(Bounding boxes with keypoints)
Content starts
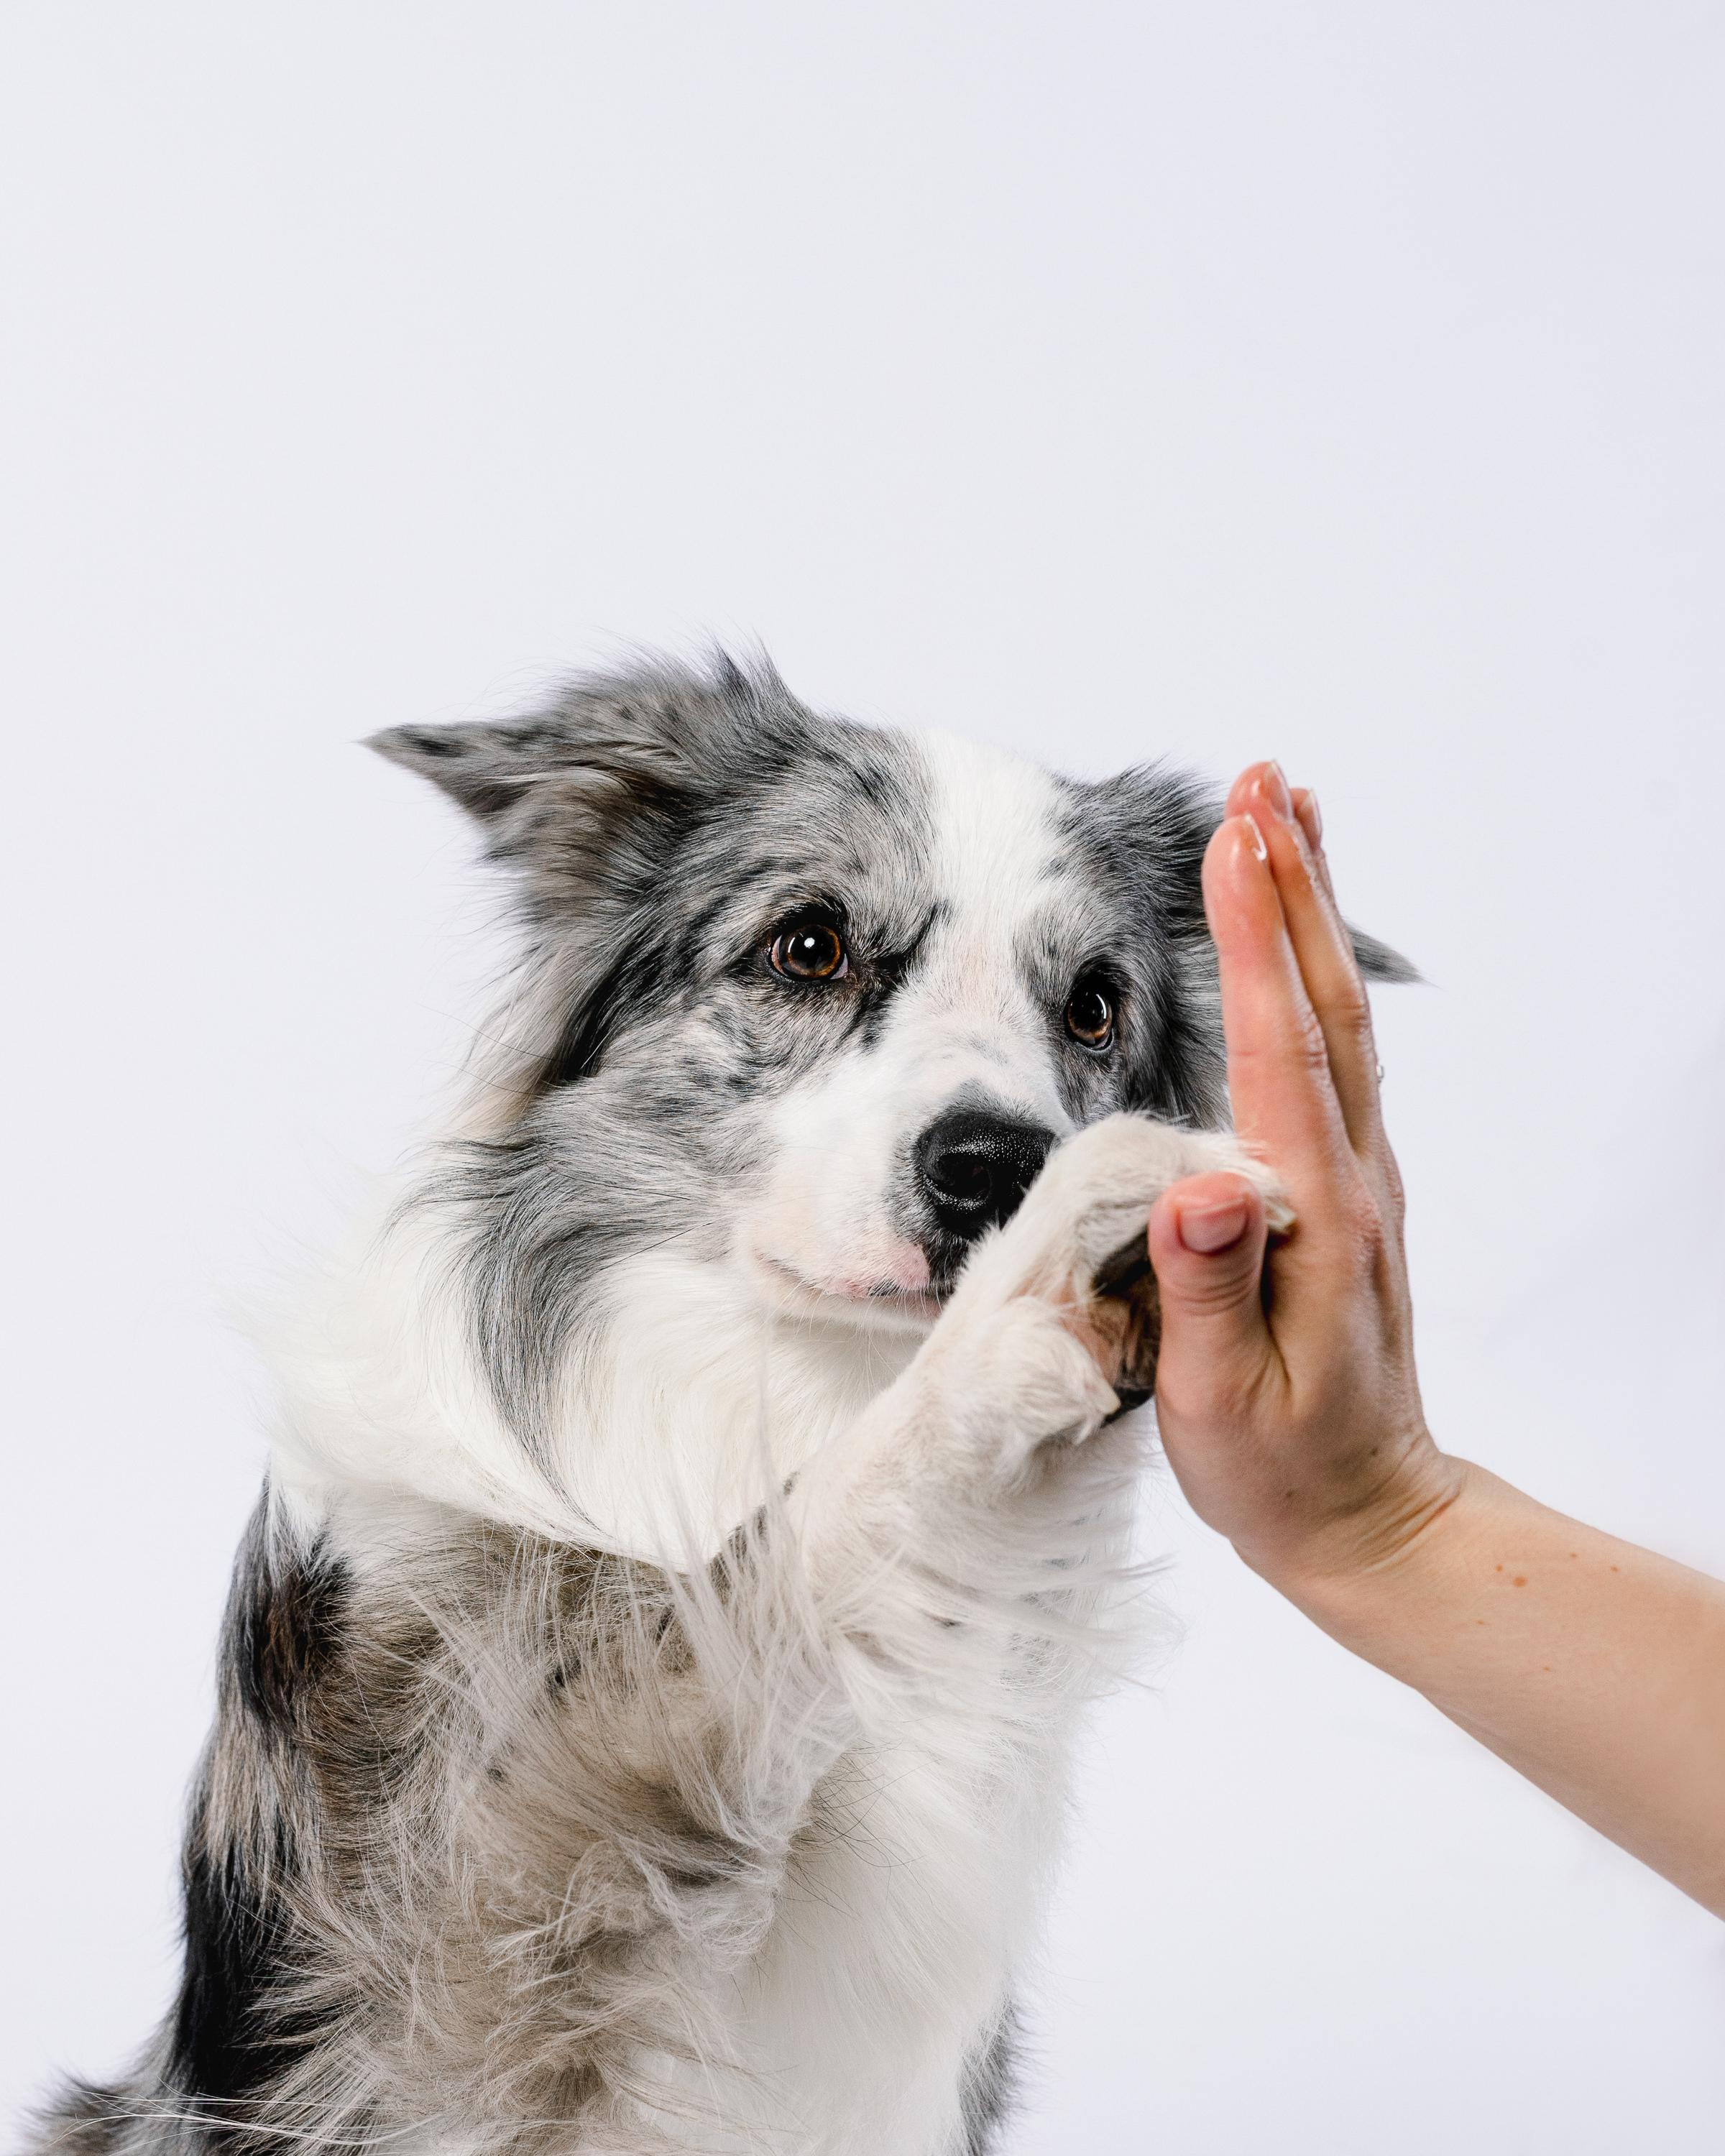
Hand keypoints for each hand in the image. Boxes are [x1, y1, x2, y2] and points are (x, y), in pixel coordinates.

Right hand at [1147, 762, 1456, 1591]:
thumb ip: (1208, 1292)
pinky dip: (1313, 973)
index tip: (1237, 840)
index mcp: (1315, 1215)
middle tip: (1261, 781)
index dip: (1255, 940)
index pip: (1280, 1050)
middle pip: (1322, 1005)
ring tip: (1288, 812)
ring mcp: (1357, 1176)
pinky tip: (1293, 941)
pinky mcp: (1344, 1186)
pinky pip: (1331, 1052)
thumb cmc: (1284, 1470)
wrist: (1372, 1516)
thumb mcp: (1225, 1403)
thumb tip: (1204, 1184)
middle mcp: (1350, 1177)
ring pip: (1337, 1017)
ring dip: (1312, 911)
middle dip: (1292, 886)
Content ends
= Work item =
Retype exactly, and only, the lines from the line holding "pinky mcp: (1344, 1186)" through the last line of the data; both of those lines count.

= Answer area =
pinky mcp: (1344, 1186)
pinky pip: (1331, 1052)
thumb cmc: (1284, 1470)
wrist: (1372, 1516)
thumb mcp: (1225, 1403)
thumb tip: (1204, 1184)
middle mcp: (1350, 1177)
ring pip: (1337, 1017)
ring dip: (1312, 911)
middle dip: (1292, 886)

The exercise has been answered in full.